# Neutral to Ground Problems



## select (Feb 8, 2011)

I have a question regarding neutral to ground problems. We have a 480 primary transformer 120/240 Secondary. The problem is when I do a neutral to ground test on the secondary side at the 200 amp panel I have a neutral to ground reading, I can turn the main breaker off and it clears up. any help would be greatly appreciated


----------



## MDShunk (Jan 7, 2007)

select said:


> The problem is when I do a neutral to ground test on the secondary side at the 200 amp panel I have a neutral to ground reading...


I would hope so. If you didn't, someone didn't do their job right.


----------



## select (Feb 8, 2011)

MD I dont think you was reading that right, When you do a neutral to ground test you are seperating the neutral from the ground to check the branch circuits to check to see if any problems thru the circuit such as grounds and neutrals tied together


----------



## nitro71 (Sep 17, 2009)

Maybe he's saying he can read voltage between the neutral and ground in his panel. I'd verify where the neutral and ground are bonded. Panel or transformer.

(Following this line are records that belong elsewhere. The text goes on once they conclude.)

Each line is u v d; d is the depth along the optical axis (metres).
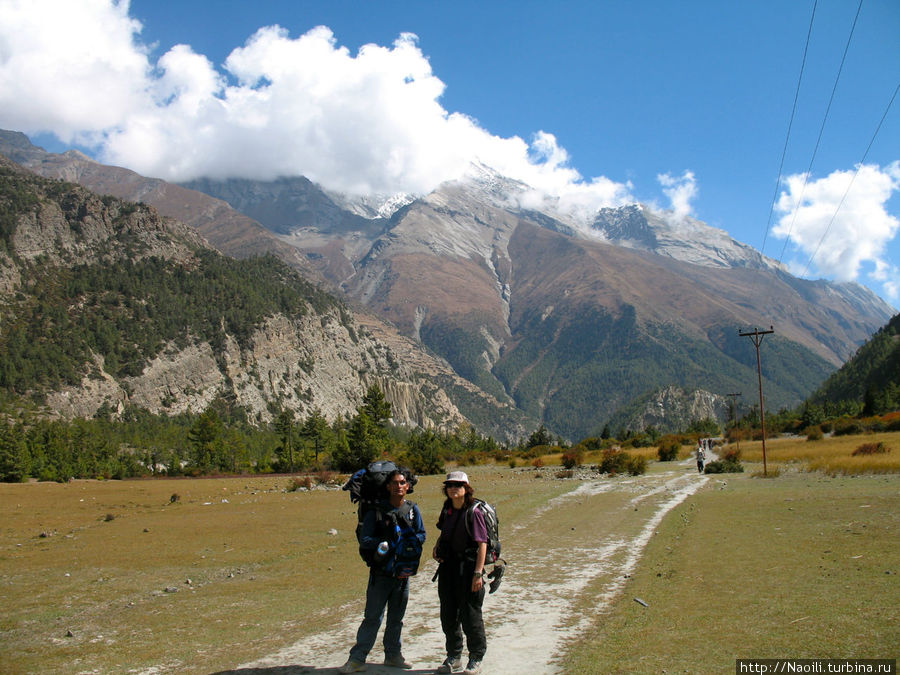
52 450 94.88
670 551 15.27
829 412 113.69
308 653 8.79
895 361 135.12
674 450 70.12
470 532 7.65
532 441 135.25
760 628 8.57
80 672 8.29
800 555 13.48
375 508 8.02
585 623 9.65
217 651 9.05
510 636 9.19
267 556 17.33
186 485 58.16
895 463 34.72
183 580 14.56
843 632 8.11
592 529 20.00
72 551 18.98
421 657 8.46
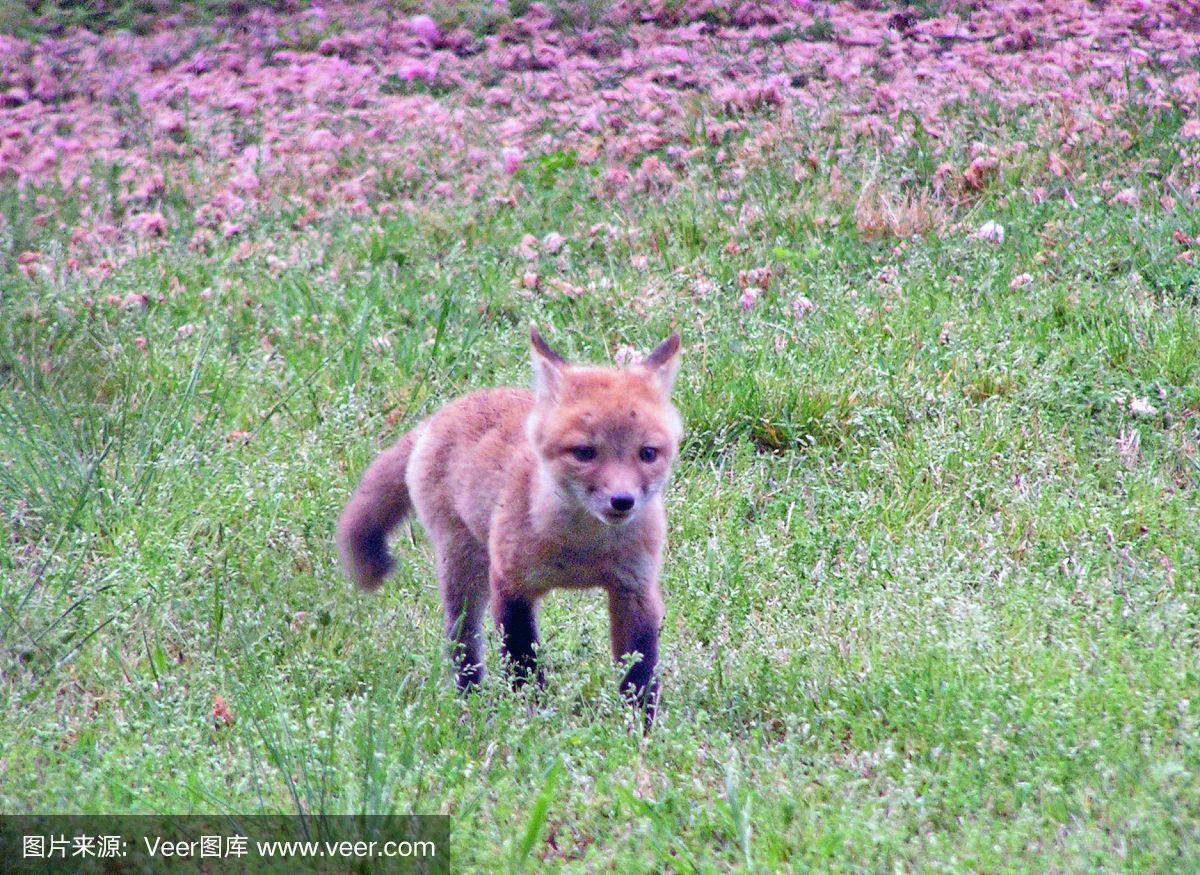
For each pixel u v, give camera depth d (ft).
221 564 33.68
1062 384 39.40
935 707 25.94
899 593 30.48
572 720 27.43
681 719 27.04
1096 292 43.62
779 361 41.19
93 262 52.70
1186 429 37.88
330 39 83.15
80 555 31.76
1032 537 34.17
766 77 68.18
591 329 45.50
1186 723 24.18
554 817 23.85
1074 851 20.90
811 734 26.53
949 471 36.73
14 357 41.86
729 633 30.96
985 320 43.42
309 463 37.76
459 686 30.17
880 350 42.06
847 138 57.36
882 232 49.85
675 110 64.59
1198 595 29.66
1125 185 51.03
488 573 31.27
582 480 27.45
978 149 53.78
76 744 26.18
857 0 81.00
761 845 22.34
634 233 51.60
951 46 72.38
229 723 27.71
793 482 37.78
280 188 61.00
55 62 80.02
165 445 37.86
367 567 32.40
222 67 81.00
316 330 46.32
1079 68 64.23
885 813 23.25
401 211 56.59
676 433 29.53
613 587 28.89
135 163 63.41
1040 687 25.89
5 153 64.59
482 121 67.26
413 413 40.98
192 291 50.08
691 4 83.05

Need to check your connections


----------



## BBQ (Nov 16, 2010)

select said:


> MD I dont think you was reading that right, When you do a neutral to ground test you are seperating the neutral from the ground to check the branch circuits to check to see if any problems thru the circuit such as grounds and neutrals tied together


And I don't think you explained the situation too well.

Let me see if I have it correctly

1) You lift the intentional neutral to ground bonding required by the NEC for the test.

2) When you check for continuity between neutral and ground with the transformer on and the bond lifted the meter indicates continuity

3) When you check for continuity between neutral and ground with the transformer off and the bond lifted the meter indicates no continuity.

If the above is correct I would be looking at the meter you are using and see if it is not being fooled by some sort of 'phantom voltage' caused by capacitance coupling.

If it is not that are there any loads such as relays that break the neutral when de-energized?


----------